Real-time e-commerce API: 90% latency reduction, 3x throughput increase.
This project involved developing a new API backend to power real-time data delivery for a rapidly growing e-commerce platform. The existing system struggled to keep up with the increasing user traffic and data demands, leading to noticeable latency and occasional outages during peak periods. My goal was to create a robust, scalable, and lightning-fast API that could handle millions of requests per day with sub-100ms response times.
I opted for a serverless architecture leveraging Cloudflare's edge computing capabilities. Cloudflare Workers provided the ideal environment for running API logic directly at the edge, close to our users. For the database, I chose Cloudflare D1, a serverless SQL database, which integrates seamlessly with Workers and offers excellent performance for transactional workloads. This combination allowed us to avoid the complexities of managing traditional database infrastructure and scale automatically. I implemented a RESTful API design with clear endpoints for product listings, inventory checks, and order status updates.

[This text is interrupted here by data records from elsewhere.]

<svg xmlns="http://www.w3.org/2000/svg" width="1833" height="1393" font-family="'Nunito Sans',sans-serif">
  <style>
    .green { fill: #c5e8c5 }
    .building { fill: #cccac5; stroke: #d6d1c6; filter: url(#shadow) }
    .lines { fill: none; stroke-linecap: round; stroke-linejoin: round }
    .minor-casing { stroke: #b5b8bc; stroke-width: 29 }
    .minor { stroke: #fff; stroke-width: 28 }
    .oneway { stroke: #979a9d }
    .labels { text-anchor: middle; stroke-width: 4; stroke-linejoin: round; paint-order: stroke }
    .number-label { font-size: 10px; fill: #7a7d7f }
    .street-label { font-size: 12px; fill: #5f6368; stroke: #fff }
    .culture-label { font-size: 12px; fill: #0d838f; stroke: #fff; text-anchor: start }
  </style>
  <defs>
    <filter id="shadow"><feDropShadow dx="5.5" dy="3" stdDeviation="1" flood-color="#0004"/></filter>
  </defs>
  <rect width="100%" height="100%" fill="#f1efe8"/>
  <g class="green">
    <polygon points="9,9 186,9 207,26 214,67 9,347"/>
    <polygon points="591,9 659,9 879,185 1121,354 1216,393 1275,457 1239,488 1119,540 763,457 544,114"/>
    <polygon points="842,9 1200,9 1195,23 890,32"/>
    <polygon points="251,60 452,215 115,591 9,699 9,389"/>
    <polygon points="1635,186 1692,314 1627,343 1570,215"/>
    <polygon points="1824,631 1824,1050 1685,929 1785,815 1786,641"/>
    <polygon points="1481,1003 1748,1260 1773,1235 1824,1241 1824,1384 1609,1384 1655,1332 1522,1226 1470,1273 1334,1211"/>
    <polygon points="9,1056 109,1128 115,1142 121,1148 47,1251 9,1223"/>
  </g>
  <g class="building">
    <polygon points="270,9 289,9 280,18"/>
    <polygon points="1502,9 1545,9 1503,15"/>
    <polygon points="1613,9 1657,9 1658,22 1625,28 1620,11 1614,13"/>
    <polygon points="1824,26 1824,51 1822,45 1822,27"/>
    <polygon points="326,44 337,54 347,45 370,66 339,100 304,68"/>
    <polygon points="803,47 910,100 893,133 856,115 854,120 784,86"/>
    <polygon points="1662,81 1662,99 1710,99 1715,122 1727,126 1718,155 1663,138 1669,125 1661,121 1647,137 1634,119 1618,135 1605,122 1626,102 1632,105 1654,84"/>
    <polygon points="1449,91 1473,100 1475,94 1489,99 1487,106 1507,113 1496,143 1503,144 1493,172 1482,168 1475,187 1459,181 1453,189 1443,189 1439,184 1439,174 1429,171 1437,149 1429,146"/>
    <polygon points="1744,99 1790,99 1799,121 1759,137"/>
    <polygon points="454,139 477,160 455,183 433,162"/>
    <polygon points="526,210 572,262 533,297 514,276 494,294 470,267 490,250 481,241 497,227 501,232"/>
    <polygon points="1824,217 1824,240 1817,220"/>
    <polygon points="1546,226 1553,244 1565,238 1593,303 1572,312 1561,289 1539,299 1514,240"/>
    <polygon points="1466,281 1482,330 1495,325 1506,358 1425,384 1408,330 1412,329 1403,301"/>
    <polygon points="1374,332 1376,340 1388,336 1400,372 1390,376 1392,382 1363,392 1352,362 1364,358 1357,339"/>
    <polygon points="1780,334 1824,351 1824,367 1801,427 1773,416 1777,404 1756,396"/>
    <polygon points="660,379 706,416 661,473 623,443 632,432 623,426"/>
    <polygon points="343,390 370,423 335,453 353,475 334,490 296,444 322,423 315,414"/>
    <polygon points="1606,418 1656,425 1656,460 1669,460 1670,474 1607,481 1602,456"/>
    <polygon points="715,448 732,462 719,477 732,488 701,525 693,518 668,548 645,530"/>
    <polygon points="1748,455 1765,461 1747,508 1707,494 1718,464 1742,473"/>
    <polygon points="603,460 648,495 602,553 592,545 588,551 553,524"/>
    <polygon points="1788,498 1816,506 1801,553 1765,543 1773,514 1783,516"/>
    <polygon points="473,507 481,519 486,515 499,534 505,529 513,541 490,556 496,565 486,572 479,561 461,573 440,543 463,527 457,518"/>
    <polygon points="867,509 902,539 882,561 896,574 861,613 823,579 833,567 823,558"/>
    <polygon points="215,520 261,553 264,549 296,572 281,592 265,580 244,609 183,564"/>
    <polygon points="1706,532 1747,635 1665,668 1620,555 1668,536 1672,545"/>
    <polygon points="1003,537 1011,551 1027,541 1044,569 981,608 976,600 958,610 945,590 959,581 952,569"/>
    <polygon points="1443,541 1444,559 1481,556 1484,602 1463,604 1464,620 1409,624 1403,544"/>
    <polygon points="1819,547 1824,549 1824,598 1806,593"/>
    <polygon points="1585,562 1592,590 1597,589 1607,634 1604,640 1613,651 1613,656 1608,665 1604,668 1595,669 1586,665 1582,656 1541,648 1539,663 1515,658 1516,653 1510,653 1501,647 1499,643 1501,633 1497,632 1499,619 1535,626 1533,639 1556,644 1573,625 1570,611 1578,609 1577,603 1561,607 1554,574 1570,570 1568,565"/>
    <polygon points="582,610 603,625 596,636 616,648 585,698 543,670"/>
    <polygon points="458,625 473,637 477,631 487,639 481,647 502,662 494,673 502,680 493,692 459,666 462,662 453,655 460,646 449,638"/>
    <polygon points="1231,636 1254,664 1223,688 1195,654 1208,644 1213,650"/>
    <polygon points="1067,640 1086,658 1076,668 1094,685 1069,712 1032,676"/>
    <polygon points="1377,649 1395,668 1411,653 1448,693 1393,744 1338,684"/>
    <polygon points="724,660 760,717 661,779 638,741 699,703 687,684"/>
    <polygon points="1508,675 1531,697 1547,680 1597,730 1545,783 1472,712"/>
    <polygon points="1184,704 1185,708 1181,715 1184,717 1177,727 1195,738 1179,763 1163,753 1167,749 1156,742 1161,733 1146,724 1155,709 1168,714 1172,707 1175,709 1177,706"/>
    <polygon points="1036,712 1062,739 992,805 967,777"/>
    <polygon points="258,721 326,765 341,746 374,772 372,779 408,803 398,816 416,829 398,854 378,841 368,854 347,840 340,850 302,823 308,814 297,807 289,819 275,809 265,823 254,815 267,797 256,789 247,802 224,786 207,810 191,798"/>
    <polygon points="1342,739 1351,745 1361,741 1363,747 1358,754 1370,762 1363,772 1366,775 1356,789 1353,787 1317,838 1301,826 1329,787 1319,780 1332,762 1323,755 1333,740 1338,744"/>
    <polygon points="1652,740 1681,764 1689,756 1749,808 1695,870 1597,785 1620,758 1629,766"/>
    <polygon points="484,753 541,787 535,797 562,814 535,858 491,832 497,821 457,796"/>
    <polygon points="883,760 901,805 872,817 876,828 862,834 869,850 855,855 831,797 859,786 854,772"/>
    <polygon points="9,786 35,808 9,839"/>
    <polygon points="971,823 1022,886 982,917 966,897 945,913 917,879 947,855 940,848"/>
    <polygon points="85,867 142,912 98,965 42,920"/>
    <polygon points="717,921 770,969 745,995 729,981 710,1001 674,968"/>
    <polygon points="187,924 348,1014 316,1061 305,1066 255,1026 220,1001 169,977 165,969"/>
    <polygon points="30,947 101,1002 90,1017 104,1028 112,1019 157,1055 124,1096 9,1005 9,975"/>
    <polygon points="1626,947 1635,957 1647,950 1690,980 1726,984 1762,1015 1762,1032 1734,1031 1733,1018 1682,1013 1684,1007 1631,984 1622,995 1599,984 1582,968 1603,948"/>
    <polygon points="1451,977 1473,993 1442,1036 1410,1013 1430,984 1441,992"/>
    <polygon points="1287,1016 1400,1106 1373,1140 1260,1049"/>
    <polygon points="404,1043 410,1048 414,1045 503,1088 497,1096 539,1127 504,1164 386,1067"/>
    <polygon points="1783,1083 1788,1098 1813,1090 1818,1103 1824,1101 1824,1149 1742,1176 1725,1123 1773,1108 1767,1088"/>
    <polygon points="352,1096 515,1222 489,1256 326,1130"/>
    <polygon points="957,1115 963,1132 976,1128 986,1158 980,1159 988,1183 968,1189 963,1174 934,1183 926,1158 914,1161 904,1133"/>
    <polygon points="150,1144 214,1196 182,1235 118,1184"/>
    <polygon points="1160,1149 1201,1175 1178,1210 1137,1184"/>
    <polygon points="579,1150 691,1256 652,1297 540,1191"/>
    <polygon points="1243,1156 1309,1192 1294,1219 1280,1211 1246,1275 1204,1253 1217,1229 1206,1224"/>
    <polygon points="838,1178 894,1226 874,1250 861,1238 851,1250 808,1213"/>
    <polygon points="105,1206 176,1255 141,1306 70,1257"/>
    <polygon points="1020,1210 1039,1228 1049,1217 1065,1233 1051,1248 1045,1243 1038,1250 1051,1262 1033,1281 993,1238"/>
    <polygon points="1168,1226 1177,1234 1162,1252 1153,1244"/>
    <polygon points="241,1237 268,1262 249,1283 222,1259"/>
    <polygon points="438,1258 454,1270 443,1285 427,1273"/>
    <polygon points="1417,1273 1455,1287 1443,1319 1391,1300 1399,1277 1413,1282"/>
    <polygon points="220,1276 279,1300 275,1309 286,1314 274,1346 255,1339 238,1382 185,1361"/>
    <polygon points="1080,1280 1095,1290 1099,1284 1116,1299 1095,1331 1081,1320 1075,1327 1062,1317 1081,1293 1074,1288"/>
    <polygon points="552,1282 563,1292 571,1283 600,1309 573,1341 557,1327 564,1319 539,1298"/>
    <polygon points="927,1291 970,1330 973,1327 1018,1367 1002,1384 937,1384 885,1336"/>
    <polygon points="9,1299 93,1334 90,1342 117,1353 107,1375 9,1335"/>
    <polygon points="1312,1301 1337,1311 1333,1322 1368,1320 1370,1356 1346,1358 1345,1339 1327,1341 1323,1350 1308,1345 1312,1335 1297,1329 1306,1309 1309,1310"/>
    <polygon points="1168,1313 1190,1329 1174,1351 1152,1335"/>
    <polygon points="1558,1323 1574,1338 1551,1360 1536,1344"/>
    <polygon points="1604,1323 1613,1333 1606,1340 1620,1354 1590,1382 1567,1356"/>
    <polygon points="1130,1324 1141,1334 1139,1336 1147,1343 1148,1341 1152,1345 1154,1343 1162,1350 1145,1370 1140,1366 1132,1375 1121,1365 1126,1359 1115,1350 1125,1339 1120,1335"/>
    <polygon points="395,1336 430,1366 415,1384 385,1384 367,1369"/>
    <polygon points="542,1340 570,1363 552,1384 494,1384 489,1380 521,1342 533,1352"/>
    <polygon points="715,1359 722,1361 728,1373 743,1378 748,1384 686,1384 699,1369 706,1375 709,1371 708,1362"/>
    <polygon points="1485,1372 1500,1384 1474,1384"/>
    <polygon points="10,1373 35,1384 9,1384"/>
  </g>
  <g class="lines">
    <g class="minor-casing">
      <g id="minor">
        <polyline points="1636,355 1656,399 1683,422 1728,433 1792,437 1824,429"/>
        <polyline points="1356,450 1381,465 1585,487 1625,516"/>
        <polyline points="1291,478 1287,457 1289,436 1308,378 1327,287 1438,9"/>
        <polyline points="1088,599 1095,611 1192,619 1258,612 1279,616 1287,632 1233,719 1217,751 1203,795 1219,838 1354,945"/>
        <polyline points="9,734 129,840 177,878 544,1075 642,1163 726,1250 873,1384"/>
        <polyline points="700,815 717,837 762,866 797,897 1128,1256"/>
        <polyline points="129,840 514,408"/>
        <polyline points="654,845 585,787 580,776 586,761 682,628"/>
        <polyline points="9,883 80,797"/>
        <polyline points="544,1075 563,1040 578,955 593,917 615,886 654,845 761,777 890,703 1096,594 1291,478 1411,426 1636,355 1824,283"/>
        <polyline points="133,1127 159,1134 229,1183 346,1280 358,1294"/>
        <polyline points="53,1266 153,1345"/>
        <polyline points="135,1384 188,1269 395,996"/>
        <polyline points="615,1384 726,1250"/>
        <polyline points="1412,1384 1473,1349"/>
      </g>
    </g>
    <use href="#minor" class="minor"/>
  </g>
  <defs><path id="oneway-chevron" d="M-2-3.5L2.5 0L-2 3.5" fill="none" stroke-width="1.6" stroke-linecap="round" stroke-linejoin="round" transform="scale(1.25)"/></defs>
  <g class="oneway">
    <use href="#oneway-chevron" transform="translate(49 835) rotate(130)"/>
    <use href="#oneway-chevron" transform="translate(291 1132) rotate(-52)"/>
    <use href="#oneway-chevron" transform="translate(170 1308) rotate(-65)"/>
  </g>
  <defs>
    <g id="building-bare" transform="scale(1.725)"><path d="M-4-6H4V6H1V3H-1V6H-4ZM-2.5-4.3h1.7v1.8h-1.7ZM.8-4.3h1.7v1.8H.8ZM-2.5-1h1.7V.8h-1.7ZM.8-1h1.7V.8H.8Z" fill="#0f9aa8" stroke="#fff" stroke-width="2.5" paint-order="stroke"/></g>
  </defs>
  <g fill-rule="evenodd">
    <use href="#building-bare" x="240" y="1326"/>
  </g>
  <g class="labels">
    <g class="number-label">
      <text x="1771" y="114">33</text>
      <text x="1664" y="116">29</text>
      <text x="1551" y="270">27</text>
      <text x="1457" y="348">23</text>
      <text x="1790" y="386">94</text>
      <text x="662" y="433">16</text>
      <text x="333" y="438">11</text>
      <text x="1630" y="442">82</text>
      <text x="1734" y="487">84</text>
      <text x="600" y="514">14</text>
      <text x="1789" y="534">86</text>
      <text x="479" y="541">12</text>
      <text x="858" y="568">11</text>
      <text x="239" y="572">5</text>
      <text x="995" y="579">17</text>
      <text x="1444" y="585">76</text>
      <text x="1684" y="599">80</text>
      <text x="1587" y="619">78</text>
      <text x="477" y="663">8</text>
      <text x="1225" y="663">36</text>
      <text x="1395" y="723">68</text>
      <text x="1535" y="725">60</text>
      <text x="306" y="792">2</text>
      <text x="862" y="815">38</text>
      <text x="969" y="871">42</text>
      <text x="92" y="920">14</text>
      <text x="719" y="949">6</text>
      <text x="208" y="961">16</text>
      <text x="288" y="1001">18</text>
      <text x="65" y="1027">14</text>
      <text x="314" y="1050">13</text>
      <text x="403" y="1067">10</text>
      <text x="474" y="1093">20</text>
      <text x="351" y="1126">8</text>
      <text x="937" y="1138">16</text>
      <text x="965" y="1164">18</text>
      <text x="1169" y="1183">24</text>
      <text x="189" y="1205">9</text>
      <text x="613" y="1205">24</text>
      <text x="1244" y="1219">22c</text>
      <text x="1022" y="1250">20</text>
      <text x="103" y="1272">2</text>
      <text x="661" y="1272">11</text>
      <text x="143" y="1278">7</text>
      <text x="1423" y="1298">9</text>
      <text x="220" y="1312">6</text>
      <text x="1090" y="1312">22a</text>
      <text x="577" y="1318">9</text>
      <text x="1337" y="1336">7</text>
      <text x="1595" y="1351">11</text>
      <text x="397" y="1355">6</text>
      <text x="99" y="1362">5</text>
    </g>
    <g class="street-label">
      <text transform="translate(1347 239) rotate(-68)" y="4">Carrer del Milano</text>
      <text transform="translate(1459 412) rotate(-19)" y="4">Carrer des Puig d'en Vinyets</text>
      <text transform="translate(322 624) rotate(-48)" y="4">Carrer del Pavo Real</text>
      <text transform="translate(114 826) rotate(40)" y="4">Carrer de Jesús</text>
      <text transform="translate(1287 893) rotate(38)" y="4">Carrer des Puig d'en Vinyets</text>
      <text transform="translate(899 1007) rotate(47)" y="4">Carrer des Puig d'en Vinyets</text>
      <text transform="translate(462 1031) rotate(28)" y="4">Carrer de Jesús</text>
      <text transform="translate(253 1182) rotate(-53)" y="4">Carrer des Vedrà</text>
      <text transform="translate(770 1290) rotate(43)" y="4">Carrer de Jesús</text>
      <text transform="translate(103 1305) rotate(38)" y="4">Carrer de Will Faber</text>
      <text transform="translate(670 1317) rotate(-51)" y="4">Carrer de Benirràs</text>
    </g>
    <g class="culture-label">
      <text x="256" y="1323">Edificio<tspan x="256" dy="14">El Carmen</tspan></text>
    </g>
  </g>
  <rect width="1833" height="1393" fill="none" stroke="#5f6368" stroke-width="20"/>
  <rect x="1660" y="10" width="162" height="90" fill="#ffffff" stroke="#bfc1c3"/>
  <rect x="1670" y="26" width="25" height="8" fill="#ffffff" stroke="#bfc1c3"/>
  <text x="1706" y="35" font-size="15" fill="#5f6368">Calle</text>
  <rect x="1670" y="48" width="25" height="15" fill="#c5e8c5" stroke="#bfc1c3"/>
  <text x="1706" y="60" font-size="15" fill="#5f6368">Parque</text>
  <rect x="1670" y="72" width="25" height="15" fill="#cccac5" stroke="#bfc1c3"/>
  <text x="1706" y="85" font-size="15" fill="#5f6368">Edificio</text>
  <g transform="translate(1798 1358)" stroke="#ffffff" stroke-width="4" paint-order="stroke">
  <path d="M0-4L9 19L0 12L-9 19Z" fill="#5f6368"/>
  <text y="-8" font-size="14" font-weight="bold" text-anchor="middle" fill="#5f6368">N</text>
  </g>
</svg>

Data was fetched and aggregated efficiently within the Workers, minimizing round trips and optimizing response times.
The new API backend resulted in a dramatic improvement in performance. We observed a 90% reduction in average API response times, dropping from over 500ms to under 50ms. This directly translated to a 3x increase in API throughput, enabling the platform to handle 3 million daily requests without performance degradation. Furthermore, the serverless nature of Workers and D1 led to an estimated 40% reduction in infrastructure costs compared to the previous managed hosting solution. The improved speed and reliability also positively impacted user experience, leading to a 15% decrease in cart abandonment rates during peak traffic.
The existing e-commerce platform's API backend couldn't scale to meet user demand, causing significant latency issues and impacting user experience during peak traffic. This led to lost sales and frustrated customers.
I architected and implemented a serverless, edge-computing solution using Cloudflare Workers for the API logic and Cloudflare D1 for the SQL database. This approach minimized latency by serving requests from the edge and provided automatic scalability.